The first drawing -- the one of Loki -- she drops directly into the fire. They say fire cleanses, and she hopes maybe it’ll be prove to be true here. Maybe with distance and time, things will change. They may never be friends again, but maybe the hurt and the hate he feels will diminish, and maybe the anger and the shame she feels will too. Darcy sits and watches the flames until the last bit of paper curls up and blackens before disintegrating into ash, and that’s when she turns to Fandral.
She thinks this drawing is much like the one she’d done of Harry’s hands holding hers -- Guy or anyone else would be able to look at it and tell exactly how she feels about the subject of it. There’s a lot of gratitude and fondness in the strokes of her pencil, she thinks.

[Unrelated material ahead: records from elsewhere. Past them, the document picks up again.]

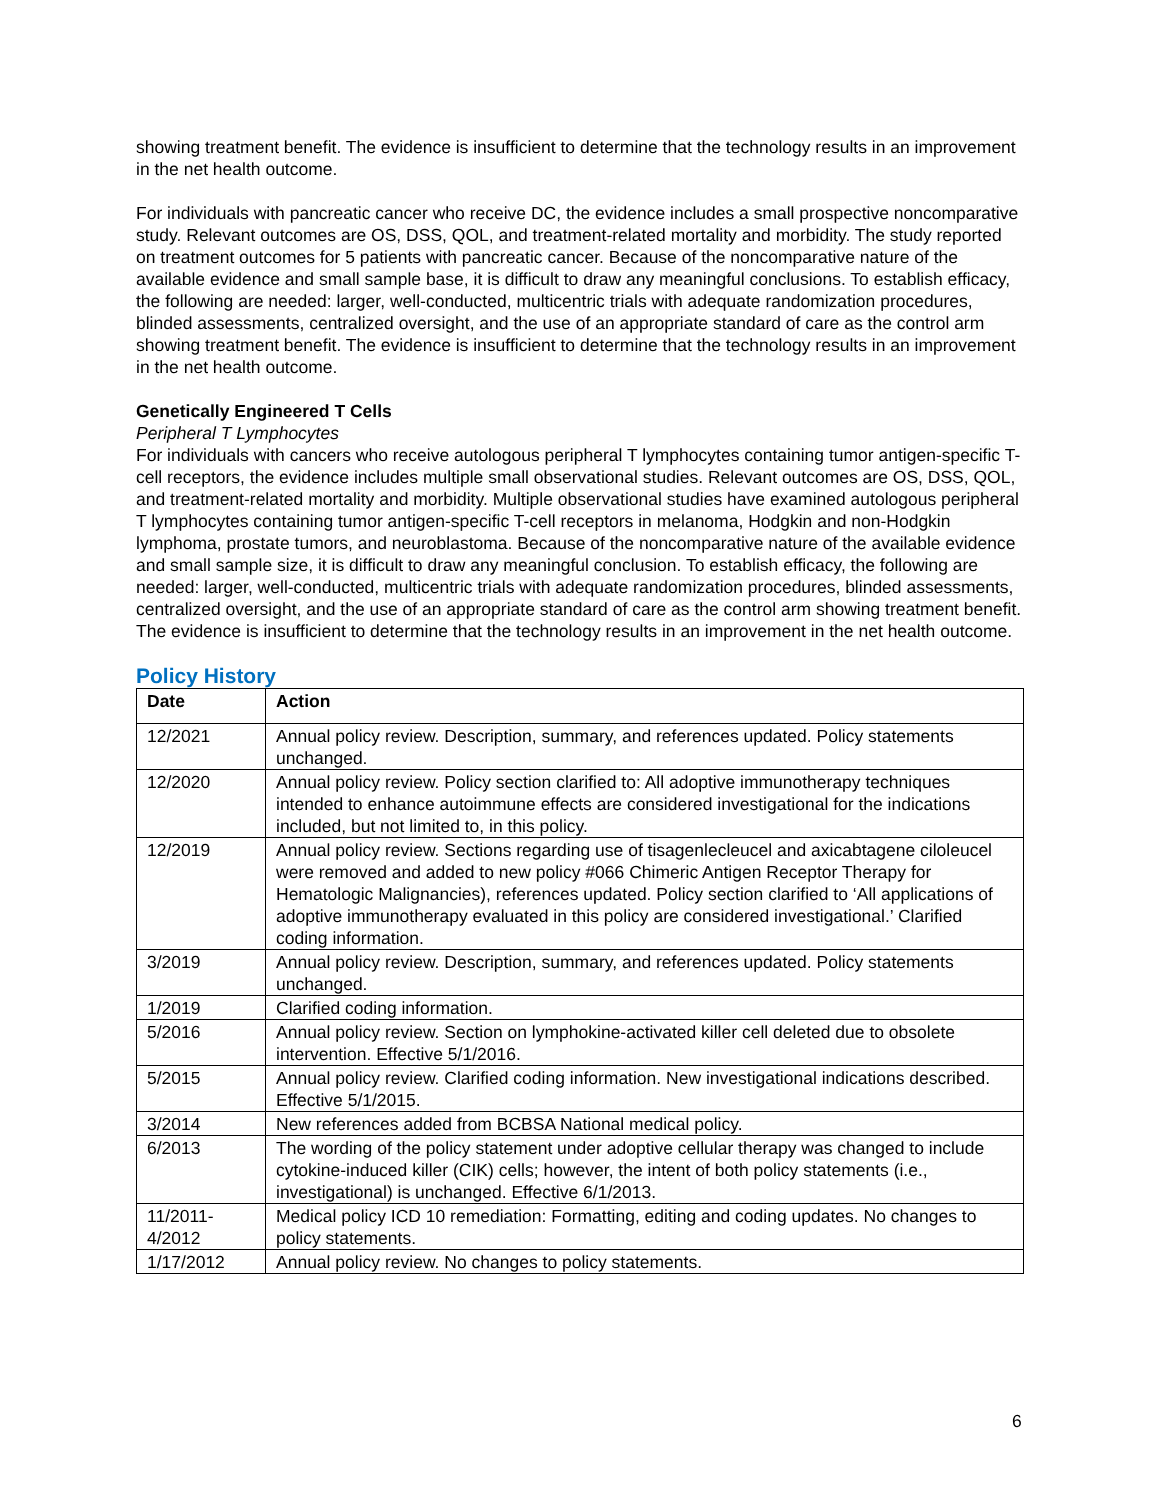showing treatment benefit. The evidence is insufficient to determine that the technology results in an improvement in the net health outcome.
For individuals with pancreatic cancer who receive DC, the evidence includes a small prospective noncomparative study. Relevant outcomes are OS, DSS, QOL, and treatment-related mortality and morbidity. The study reported on treatment outcomes for 5 patients with pancreatic cancer. Because of the noncomparative nature of the available evidence and small sample base, it is difficult to draw any meaningful conclusions. To establish efficacy, the following are needed: larger, well-conducted, multicentric trials with adequate randomization procedures, blinded assessments, centralized oversight, and the use of an appropriate standard of care as the control arm showing treatment benefit. The evidence is insufficient to determine that the technology results in an improvement in the net health outcome.
Genetically Engineered T Cells
Peripheral T Lymphocytes
For individuals with cancers who receive autologous peripheral T lymphocytes containing tumor antigen-specific T-cell receptors, the evidence includes multiple small observational studies. Relevant outcomes are OS, DSS, QOL, and treatment-related mortality and morbidity. Multiple observational studies have examined autologous peripheral T lymphocytes containing tumor antigen-specific T-cell receptors in melanoma, Hodgkin and non-Hodgkin lymphoma, prostate tumors, and neuroblastoma. Because of the noncomparative nature of the available evidence and small sample size, it is difficult to draw any meaningful conclusion. To establish efficacy, the following are needed: larger, well-conducted, multicentric trials with adequate randomization procedures, blinded assessments, centralized oversight, and the use of an appropriate standard of care as the control arm showing treatment benefit. The evidence is insufficient to determine that the technology results in an improvement in the net health outcome.
Policy History
| Date | Action |
| --- | --- |
| 12/2021 | Annual policy review. Description, summary, and references updated. Policy statements unchanged. |
| 12/2020 | Annual policy review. Policy section clarified to: All adoptive immunotherapy techniques intended to enhance autoimmune effects are considered investigational for the indications included, but not limited to, in this policy. |
| 12/2019 | Annual policy review. Sections regarding use of tisagenlecleucel and axicabtagene ciloleucel were removed and added to new policy #066 Chimeric Antigen Receptor Therapy for Hematologic Malignancies), references updated. Policy section clarified to ‘All applications of adoptive immunotherapy evaluated in this policy are considered investigational.’ Clarified coding information. |
| 3/2019 | Annual policy review. Description, summary, and references updated. Policy statements unchanged. |
| 1/2019 | Clarified coding information. |
| 5/2016 | Annual policy review. Section on lymphokine-activated killer cell deleted due to obsolete intervention. Effective 5/1/2016. |
| 5/2015 | Annual policy review. Clarified coding information. New investigational indications described. Effective 5/1/2015. |
| 3/2014 | New references added from BCBSA National medical policy. |
| 6/2013 | The wording of the policy statement under adoptive cellular therapy was changed to include cytokine-induced killer (CIK) cells; however, the intent of both policy statements (i.e., investigational) is unchanged. Effective 6/1/2013. |
| 11/2011- 4/2012 | Medical policy ICD 10 remediation: Formatting, editing and coding updates. No changes to policy statements. |
| 1/17/2012 | Annual policy review. No changes to policy statements. |
6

That’s how she’d felt drawing it. There’s a sadness in it too, one that comes from her inability to tell him all he’d done for her while he was still alive. But she shouldn’t mourn him -- she knows Asgardian culture, so she knows he’ll be venerated for the rest of time for dying in battle while saving the world. But for her, the small, powerless little earthling, it’s just unfair.
She’d been unable to say the words, so this portrait serves as her goodbye. Carefully, precisely, she folds and tears and folds and tears until the drawing is a small pile of confetti in her hands. She slides on her butt to the edge of the cliff, Taisce whining behind her in concern, and lets her legs dangle off the end of the rock. Maybe the wind knows or maybe the sea does, but something kicks the breeze up just then, making it easy for her to do what she’s come to do.
Finger by finger she uncurls her fist, and the wind picks up the small pieces of her drawing and scatters them into the air. Some float out and fall to the water but most of the twirl and loop across the sky. Her eyes follow the pieces up and up and up until she can’t see them anymore, and still she stays and looks.
Her arms wrap around the legs she’s pulled tightly to her chest, allowing her a place to rest her chin as she cries and watches the edge of the sky. Maybe if there’s something out there... maybe if she’s lucky... those small pieces, maybe just one will make it up past the sky and into the stars. Maybe they’ll reach him wherever he is, Heaven or Valhalla or sprinkled into a constellation in the vast dark of space. Maybe her thank-you-and-goodbye will reach him.